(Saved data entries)
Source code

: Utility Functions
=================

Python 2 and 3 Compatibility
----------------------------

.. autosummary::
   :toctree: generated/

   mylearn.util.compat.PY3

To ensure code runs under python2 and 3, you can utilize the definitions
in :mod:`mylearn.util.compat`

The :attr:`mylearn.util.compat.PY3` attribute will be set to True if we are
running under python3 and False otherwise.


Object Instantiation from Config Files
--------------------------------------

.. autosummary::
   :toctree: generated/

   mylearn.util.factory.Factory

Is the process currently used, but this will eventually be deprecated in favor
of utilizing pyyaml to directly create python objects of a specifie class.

• _Assignment_: Where a line above contains the word "mylearn", show that line.

• _Exercise output_:
   mylearn.util.compat.PY3
in :mod:`mylearn.util.compat`
The :attr:`mylearn.util.compat.PY3` attribute will be set to True if we are
   mylearn.util.factory.Factory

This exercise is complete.